I read a quirky article (in the Boston Globe, I think) that said about ten percent of butlers world-wide are female gendered. But in America, this percentage is much, much higher. However, instead of the title Butler it seems female-gendered candidates in this position are more often referred to as House Managers or Personal Assistants.

But to be such you must have not only Personal Assistant skills for secretarial work, such as book keeping, organizing, personal shopping and so forth - but you must also know how to run a house filled with museum-quality furniture, plus entertainment skills for all the parties and events. Things such as the following:

-Keeping a household budget and paying bills.
-Setting a formal dining room table.
-International protocol for dealing with guests.
-Hiring and training staff, from making luxury beds to sterilizing telephones.
-Fabric care - not only for clothes but also for furniture fabrics and carpets.
-Deal with vendors and contractors and negotiate the best rate.
-Trouble-shoot anything from a dying orchid to a water heater or swimming pool pump going out.

To those who have shown interest, these are acquirable skills from any butler or house staffing school in the country, and there are several good ones on Google.

So if you're curious about going into this profession, as far as I can see gender is not really an issue, certainly not here in America. But knowledge certainly is!

Hope this was helpful, and thanks for stopping by,

Andrew

Friday, April 15, 2011

FAQ: Do You Wear Uniforms?

A reader by the name of Becca in Ruidosa, New Mexico asked, "Do you wear uniforms at the mansion?" 

As the butler in a billionaire's home, that's a good question and it does figure into the scenes and scenarios I'm always trying to describe to you. The answer is yes, Becca, and no - entirely depending on the day and what social engagements are scheduled for the evening.

If it's a formal occasion:  At a sit-down dinner, large party or fund-raising event, Nelda and Ester will be wearing a gray dress with a white collar and white apron. I'll be wearing a Brooks Brothers tux or a dark pin-striped suit, according to the formality of the occasion. (Brooks carries the most conservative men's wear in America, perfect for this situation. Here's a link.)

If it's a simple cocktail party: Nelda and Ester will still wear the gray dress and apron, but I'll probably just wear slacks and a black polo shirt (again from Brooks).

And last, casual daily wear: Now here's the fun part; when I first started working here I showed up every day in Brooks Brothers slacks and various-colored polo shirts - and my relationship with the family was rather stiff during those first few months. Then one day I was called in on a day off for an air conditioning problem. I was unshaven, in jeans and T-shirt, and both the Mister and Missus warmed up to me that day, as if I were a real human being.
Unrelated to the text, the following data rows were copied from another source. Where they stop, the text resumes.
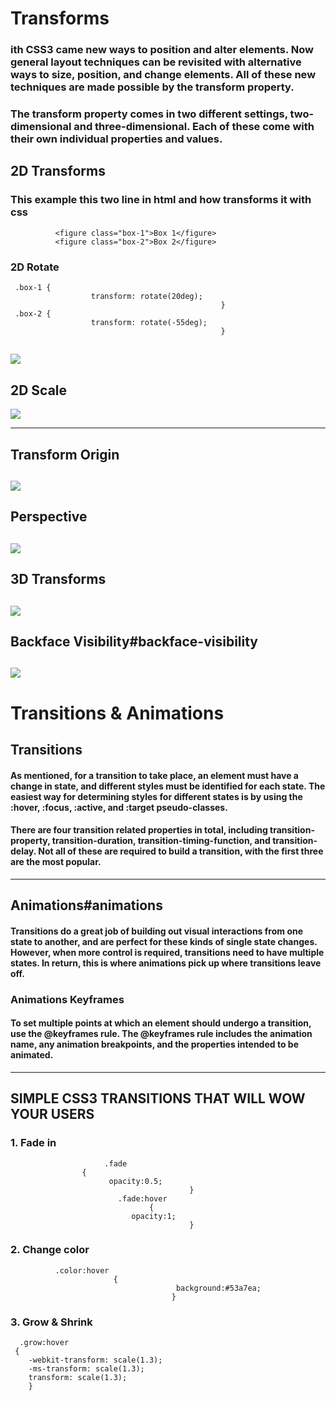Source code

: # Transforms
### ith CSS3 came new ways to position and alter elements. Now general layout techniques can be revisited with alternative ways to size, position, and change elements. All of these new techniques are made possible by the transform property.

### The transform property comes in two different settings, two-dimensional and three-dimensional. Each of these come with their own individual properties and values.


## 2D Transforms
### This example this two line in html and how transforms it with css
              <figure class="box-1">Box 1</figure>
              <figure class="box-2">Box 2</figure>

### 2D Rotate 
     .box-1 {
                      transform: rotate(20deg);
                                                   }
     .box-2 {
                      transform: rotate(-55deg);
                                                   }


![](class-141.png)
----------------------------------------------------------------
## 2D Scale
![](class-142.png)

------------------------------------------------------------------
## Transform Origin
![](class-143.png)
------------------------------------------------------------------
## Perspective
![](class-144.png)
-----------------------------------------------------------------
## 3D Transforms
![](class-145.png)
-----------------------------------------------------------------
## Backface Visibility#backface-visibility
![](class-146.png)
------------------------------------------------------------------
# Transitions & Animations
## Transitions
#### As mentioned, for a transition to take place, an element must have a change in state, and different styles must be identified for each state. The easiest way for determining styles for different states is by using the :hover, :focus, :active, and :target pseudo-classes.

#### There are four transition related properties in total, including transition-property, transition-duration, transition-timing-function, and transition-delay. Not all of these are required to build a transition, with the first three are the most popular.
------------------------------------------------------------------
## Animations#animations
#### Transitions do a great job of building out visual interactions from one state to another, and are perfect for these kinds of single state changes. However, when more control is required, transitions need to have multiple states. In return, this is where animations pick up where transitions leave off.

### Animations Keyframes
#### To set multiple points at which an element should undergo a transition, use the @keyframes rule. The @keyframes rule includes the animation name, any animation breakpoints, and the properties intended to be animated.
-----------------------------------------------------------------
##  SIMPLE CSS3 TRANSITIONS THAT WILL WOW YOUR USERS
### 1. Fade in
                         .fade
                    {
                          opacity:0.5;
                                            }
                            .fade:hover
                                   {
                               opacity:1;
                                            }
### 2.  Change color
              .color:hover
                           {
                                         background:#53a7ea;
                                        }  
### 3. Grow & Shrink
      .grow:hover
     {
        -webkit-transform: scale(1.3);
        -ms-transform: scale(1.3);
        transform: scale(1.3);
        }








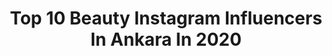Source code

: ---
title: Top 10 Beauty Instagram Influencers In Ankara In 2020
description: >-
  Find top beauty Instagram influencers in Ankara in 2020. Most popular hashtags: #turkey #ankara #beauty.
platform: Instagram
hits: 52
text_top: Identify the top-rated Instagram accounts on inBeat.
text_bottom: inBeat holds 52 Instagram influencers like this in Ankara, Turkey for you to contact.
profiles:
  - username: "hulyaakcaofficial"
    fullname: >-
      Hülya Akça
    bio: >-
      ♡ Digital Content Creator ♡ Lifestyle | Beauty | Mia | Food & More • Political Science & International Relations • Mail or DM for business Turkey🇹🇷
    location: "Turkey"
    followers: 40355
    engagement: 161
    commentsToLikes: 0.030868
    id: ck0u6kg2q25fc0i19cbyqg9vm
    verified: false
    hashtags: "#lostinwonder, #watch, #maskemvarken, #camgibicilt"
  - username: "tugcedemirlsblog"
    fullname: >-
      Tugce DEMİRAL Blog
    bio: >-
      Çı𝔫𝔞𝔯’𝔰 𝔪𝔬𝔪 ❥ Lifestyle │ Beauty │ Makeup | Fashion Ankara 📍 ✉️Iletisim & PR & DM : tuqce21@hotmail.com
    location: "Turkey"
    followers: 31693
    engagement: 304
    commentsToLikes: 0.026123
    id: ck8tbm7r0w7iy0j783rvzy3g2
    verified: false
    hashtags: "#instagram, #likeforfollow, #skincare, #following"
  - username: "sesversus"
    fullname: >-
      SesVerSus
    bio: >-
      SesVerSus A Capella 📞0850 888 0 787 (SVS) 📩info@sesversus.com.tr
    location: "Turkey"
    followers: 41125
    engagement: 183
    commentsToLikes: 0.010903
    id: ck14i68ljduhg0i19f1ys04le
    verified: true
    hashtags: "#beauty, #music, #mustafakemalatatu, #photooftheday"
  - username: "efkography"
    fullname: >-
      Efekan PÜRÇEKLİ
    bio: >-
      °Portrait | Fashion | Wedding • | Beauty | Headshot | •Retoucher - based in Turkey •Ankara/İstanbul
    location: "Turkey"
    followers: 9265
    engagement: 488
    commentsToLikes: 0.054630
    id: ckaov4n7j316d0i788d54h9kk
    verified: false
    hashtags: "#nikon, #godox, #withportrait"
  - username: "jansulubirblog"
    fullname: >-
      Cansu🌟
    bio: >-
      ✨More than makeup✨ PR/iş birlikleri için dm📩 Beauty starts from the inside 💎 Ankara Hacettepe Üniversitesi
    location: "Turkey"
    followers: 11965
    engagement: 487
    commentsToLikes: 0.206781
    id: ck14gilzr5eq20i19jxsrt25i
    verified: false
    hashtags: "#cekilis, #gordion10yas, #incitoka, #bimganimetleri"
  - username: "dyt_pelinyuksel"
    fullname: >-
      Diyetisyen Pelin YÜKSEL
    bio: >-
      🍏 Beslenme & Diyet Uzmanı 🌐 #onlinediyet #onlinediyetisyen 👩🏻‍🍳 Başkent Üni. TGA Eğitmen Şef 🍀 Fonksiyonel Tıp 📍 Söğütözü 📍 Etlik- Yenimahalle📍Cinnah
    location: "Turkey"
    followers: 15637
    engagement: 548
    commentsToLikes: 0.129430
    id: ck6ue7ax1p8h10j71pw5gzdg6
    verified: false
    hashtags: "#ba, #evdekal, #istanbuletkinlik, #coffexistanbul2020"
  - username: "ozcelikgiz"
    fullname: >-
      Gizem Özçelik
    bio: >-
      #Influencer Fashion | Beauty •Life Style ✉️ ozcelikgiz@gmail.com
    location: "Turkey"
    followers: 61587
    engagement: 354
    commentsToLikes: 0.253578
    id: ck5cbkutwfmu30i110te98pj8
    verified: false
    hashtags: "#fashion, #style, #blogger, #infl"
  - username: "ervaervaa_"
    fullname: >-
      Erva 🍭
    bio: >-
      Audiologist in real life👂🏼 fromeanda@gmail.com 📬 📍Eskişehir 📍Ankara
    location: "Turkey"
    followers: 27604
    engagement: 398
    commentsToLikes: 0.080945
    id: ck15rk21s8azl0i195rp257g2
    verified: false
    hashtags: "#influencer, #coffeetime, #eskis, #style"
  - username: "mulatto__girl"
    fullname: >-
      Sweety
    bio: >-
      Welcome to my life routine, if you fell dizzy don't pay attention🤪❤️ ♎⚖️100%🤗😉🧿 The future belongs to those, who believe in beauty of their dream
    location: "Turkey"
    followers: 6581
    engagement: 756
    commentsToLikes: 0.052166
    id: ckap61ci4e1dd0i78kddvpvsp
    verified: false
    hashtags: "#cappadocia, #azerbaijan, #turkey, #ankarastyle"
  - username: "busrabaltaciofficial"
    fullname: >-
      BÜŞRA BALTACI®
    bio: >-
      BAYAN KAHKAHA ￼🙈 TRABZON 🇹🇷 ANKARA ◾️İLAHİYAT•AÜ-AÇÜ ◾️Çocuk Gelişimi KALBİNİZ GİBİ GEÇSİN ÖMRÜNÜZ🌿
    location: "Turkey"
    followers: 46235
    engagement: 230
    commentsToLikes: 0.258952
    id: ck9hbb6t4g3zu0j78hm9pzehx
    verified: false
    hashtags: "#sevgililerg, #ordu, #dog, #tu"
---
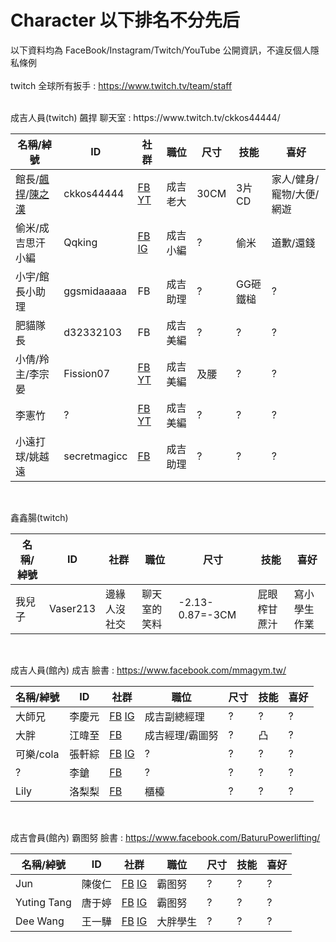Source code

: # Character 以下排名不分先后
以下資料均為 FaceBook/Instagram/Twitch/YouTube 公開資訊，不違反個人隱私條例<br><br>
twitch 全球所有扳手 : https://www.twitch.tv/team/staff

<br>
成吉人員(twitch) 飆捍 聊天室 : https://www.twitch.tv/ckkos44444/<br>

| 名稱/綽號 | ID | 社群 | 職位 | 尺寸 | 技能 | 喜好 |
|-------|----------|----------------------------------------------------|------|----|-----|--------------------|
|館長/[飆捍](https://www.facebook.com/Toperworld/)/[陳之漢](https://www.facebook.com/profile.php?id=100000151038133)|ckkos44444|[FB](https://www.facebook.com/飆捍-1471772763091863/) [YT](https://www.youtube.com/user/kos44444)|成吉老大|30CM|3片CD|家人/健身/寵物/大便/網遊|
|偷米/成吉思汗小編|Qqking|[FB](https://www.facebook.com/tommy.sejun.lee) [IG](https://www.instagram.com/tommy_sejun_lee/)|成吉小編|?|偷米|道歉/還錢|
|小宇/館長小助理|ggsmidaaaaa|FB|成吉助理|?|GG砸鐵槌|?|
|肥貓隊長|d32332103|FB|成吉美編|?|?|?|
|小倩/羚主/李宗晏|Fission07|[FB](https://www.facebook.com/profile.php?id=1622539177) [YT](https://www.youtube.com/user/Fission7)|成吉美編|及腰|?|?|
|李憲竹|?|[FB](https://www.facebook.com/hellsing.cunstantin) [YT](https://www.youtube.com/user/heygod8389)|成吉美編|?|?|?|
|小遠打球/姚越遠|secretmagicc|[FB](https://www.facebook.com/profile.php?id=100001782946775)|成吉助理|?|?|?|



<br>

鑫鑫腸(twitch)<br>

| 名稱/綽號 | ID | 社群 | 職位 | 尺寸 | 技能 | 喜好 |
|-------|----------|----------------------------------------------------|------|----|-----|--------------------|
|我兒子|Vaser213|邊緣人沒社交|聊天室的笑料|-2.13-0.87=-3CM|屁眼榨甘蔗汁|寫小學生作業|

<br>

成吉人員(館內) 成吉 臉書 : https://www.facebook.com/mmagym.tw/<br>

| 名稱/綽號 | ID | 社群 | 職位 | 尺寸 | 技能 | 喜好 |
|-----|-----|------------------------------------------------------------|-----------|---|----|-----|
|大師兄|李慶元|[FB](https://www.facebook.com/profile.php?id=100001151450587) [IG](https://www.instagram.com/aape1128/)|成吉副總經理|?|?|?|
|大胖|江暐至|[FB](https://www.facebook.com/profile.php?id=100001189143126)|成吉經理/霸圖努|?|凸|?|
|可樂/cola|張軒綜|[FB](https://www.facebook.com/可樂-cola-414950612038582/) [IG](https://www.instagram.com/hsuan_chang1005/)|?|?|?|?|?|
|?|李鎗|[FB](https://www.facebook.com/profile.php?id=100000087944556)|?|?|?|?|?|
|Lily|洛梨梨|[FB](https://www.facebook.com/luolily285)|櫃檯|?|?|?|?|

<br>

成吉會員(館內) 霸图努 臉書 : https://www.facebook.com/BaturuPowerlifting/<br>

| 名稱/綽號 | ID | 社群 | 職位 | 尺寸 | 技能 | 喜好 |
|-----------|-----|-------------------------------------------------------------|----|---|----|-----|
|Jun|陳俊仁|[FB](https://www.facebook.com/profile.php?id=100000134207853) [IG](https://www.instagram.com/swjh881013/)|霸图努|?|?|?|
|Yuting Tang|唐于婷|[FB](https://www.facebook.com/profile.php?id=100000186344505) [IG](https://www.instagram.com/yuting_0401/)|霸图努|?|?|?|
|Dee Wang|王一驊|[FB](https://www.facebook.com/dee.wang1) [IG](https://www.instagram.com/_deewang_/)|大胖學生|?|?|?|

<br>

  




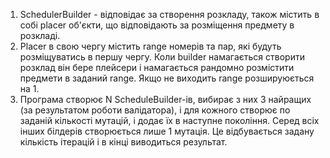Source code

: 1. SchedulerBuilder - відповідає за створення розкладу, також містить в собі placer об'єкти, що відповідають за
розміщення предмету в розкладі.
2. Placer в свою чергу містить range номерів та пар, які будуть розміщуватись в першу чергу. Коли builder намагається
створити розклад він бере плейсери і намагається рандомно розмістити предмети в заданий range. Якщо не виходить range розшируюється
на 1.
3. Програма створює N ScheduleBuilder-ів, вибирає з них 3 найращих (за результатом роботи валідатора), 
і для кожного створює по заданій кількості мутацій, і додає їх в наступне покоління. Серед всіх інших білдерів створюється 
лише 1 мутація. Це відбувається задану кількість ітерацій і в кінці виводиться результат.
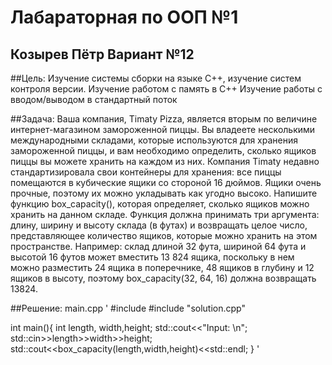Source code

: # **Лабараторная по ООП №1**
## **Козырев Пётр Вариант №12**

##Цель:
Изучение системы сборки на языке C++, изучение систем контроля версии.
Изучение работом с память в C++
Изучение работы с вводом/выводом в стандартный поток

##Задача:
Ваша компания, Timaty Pizza, является вторым по величине интернет-магазином замороженной
пиццы. Вы владеете несколькими международными складами, которые используются для
хранения замороженной пиццы, и вам необходимо определить, сколько ящиков пиццы вы можете
хранить на каждом из них.
Компания Timaty недавно стандартизировала свои контейнеры для хранения: все пиццы
помещаются в кубические ящики со стороной 16 дюймов. Ящики очень прочные, поэтому их
можно укладывать как угодно высоко.
Напишите функцию box_capacity(), которая определяет, сколько ящиков можно хранить на
данном складе. Функция должна принимать три аргумента: длину, ширину и высоту склада (в
футах) и возвращать целое число, представляющее количество ящиков, которые можно хранить
на этом пространстве.
Например: склад длиной 32 фута, шириной 64 фута и высотой 16 футов может вместить 13 824
ящика, поскольку в нем можно разместить 24 ящика в поперечнике, 48 ящиков в глубину и 12
ящиков в высоту, поэтому box_capacity(32, 64, 16) должна возвращать 13824.

##Решение:
main.cpp
'
#include <iostream>
#include "solution.cpp"

int main(){
    int length, width,height;
    std::cout<<"Input: \n";
    std::cin>>length>>width>>height;
    std::cout<<box_capacity(length,width,height)<<std::endl;
}
'
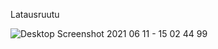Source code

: Latausruutu

![Desktop Screenshot 2021 06 11 - 15 02 44 99](https://user-images.githubusercontent.com/85369878/121684955-0a4cb000-cac8-11eb-9ace-d4124ac05fca.png)
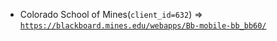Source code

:  - Colorado School of Mines(`client_id=632`) => [`https://blackboard.mines.edu/webapps/Bb-mobile-bb_bb60/`](https://blackboard.mines.edu/webapps/Bb-mobile-bb_bb60/)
After all, they run around the house and gardens in shorts and jeans themselves.

So the end result of that (for all of us) is that our fun and comfortable daily wear around the house is jeans and T-shirts with little black aprons to distinguish ourselves as house staff, in case unexpected guests drop by during the day.

This kind of attire would never do in a British household, I know. But after all, this is America and right or wrong, we are decidedly a little more relaxed.

Hope this gives a better idea of how things are around here.